Come From Away was one of the Broadway shows David and I chose on our recent visit to New York. An unlikely and poignant musical based on the 39 planes which were diverted to a small Newfoundland town for a week during the 9/11 disaster.
The story centred on the interactions with a town of 7000 people accepting an equal number of bewildered stranded travellers desperate to be with their work colleagues or families.
The awkwardness, delights, and setbacks which any new relationship includes made the story easy to relate to within the dramatic heart-rending setting of this life event.
It was a full house and the cast returned twice to the standing ovation. The emotional tone of audience was appreciative, poignant and filled with hopefulness.
Then this was cut short.
Two actors came onto the stage and proceeded to invite donation for an AIDs foundation. They championed the director of the foundation and his work, and directed us as the audience to leave our donations with the ushers at the exists.
The emotional tone shifted from tender appreciation and reflection to practical action. Most people left the theatre rapidly including us. Few donations were collected.
By not tuning in with their audience, these two actors drove their own agenda, although for an obviously good cause, cutting across the strong feeling of audience appreciation.
My own feeling was of being held captive for several minutes.
As if for an advertisement which yes, a compelling essential cause, but the timing, channel of communication and not taking the audience with them, had me wondering how to escape the theatre.
The shift from being skilled actors and entertainers to being opportunistic fundraisers was intrusive and not welcomed. My appreciation of the show lessened.

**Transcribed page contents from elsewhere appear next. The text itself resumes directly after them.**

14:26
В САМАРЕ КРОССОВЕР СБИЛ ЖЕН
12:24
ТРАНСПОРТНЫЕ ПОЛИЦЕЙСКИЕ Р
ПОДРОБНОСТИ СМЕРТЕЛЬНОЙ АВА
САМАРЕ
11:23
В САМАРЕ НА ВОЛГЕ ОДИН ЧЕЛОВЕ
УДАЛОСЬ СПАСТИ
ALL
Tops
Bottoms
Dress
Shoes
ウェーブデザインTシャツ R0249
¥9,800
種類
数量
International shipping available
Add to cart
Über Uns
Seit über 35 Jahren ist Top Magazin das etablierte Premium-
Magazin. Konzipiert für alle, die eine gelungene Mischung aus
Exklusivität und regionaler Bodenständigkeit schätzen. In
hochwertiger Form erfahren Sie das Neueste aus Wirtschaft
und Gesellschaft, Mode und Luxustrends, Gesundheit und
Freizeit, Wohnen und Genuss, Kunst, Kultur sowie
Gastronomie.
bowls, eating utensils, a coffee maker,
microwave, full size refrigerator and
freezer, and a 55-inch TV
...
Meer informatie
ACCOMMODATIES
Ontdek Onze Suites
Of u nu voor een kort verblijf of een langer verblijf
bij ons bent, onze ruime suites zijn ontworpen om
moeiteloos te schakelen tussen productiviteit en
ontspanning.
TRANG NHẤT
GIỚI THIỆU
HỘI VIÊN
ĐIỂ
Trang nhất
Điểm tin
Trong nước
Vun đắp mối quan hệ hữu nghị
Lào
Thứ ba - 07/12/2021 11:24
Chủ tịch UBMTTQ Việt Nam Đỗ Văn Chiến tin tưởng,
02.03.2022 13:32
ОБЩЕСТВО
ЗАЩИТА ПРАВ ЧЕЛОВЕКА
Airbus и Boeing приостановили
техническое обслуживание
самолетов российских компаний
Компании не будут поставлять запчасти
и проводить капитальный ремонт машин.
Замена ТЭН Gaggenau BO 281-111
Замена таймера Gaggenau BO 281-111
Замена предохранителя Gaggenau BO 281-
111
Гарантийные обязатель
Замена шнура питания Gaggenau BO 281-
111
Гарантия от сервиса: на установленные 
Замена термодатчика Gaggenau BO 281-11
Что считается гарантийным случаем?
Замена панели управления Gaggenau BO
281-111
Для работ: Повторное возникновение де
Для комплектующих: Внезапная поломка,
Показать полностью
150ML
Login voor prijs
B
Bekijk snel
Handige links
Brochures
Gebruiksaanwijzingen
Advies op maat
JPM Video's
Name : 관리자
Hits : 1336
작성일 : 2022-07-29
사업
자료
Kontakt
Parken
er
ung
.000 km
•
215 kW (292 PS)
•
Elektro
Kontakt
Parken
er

The actors let their own political agenda drive their audience interaction.
That didn’t work for me, and from what I saw and sensed, it didn’t work for many others.
How often do you cut across the warm up of your team, and don’t take people with you?
How often do you fail to think through the consequences of your communications and let the impact of your specialist knowledge and interests dominate the interests of the groups you work with?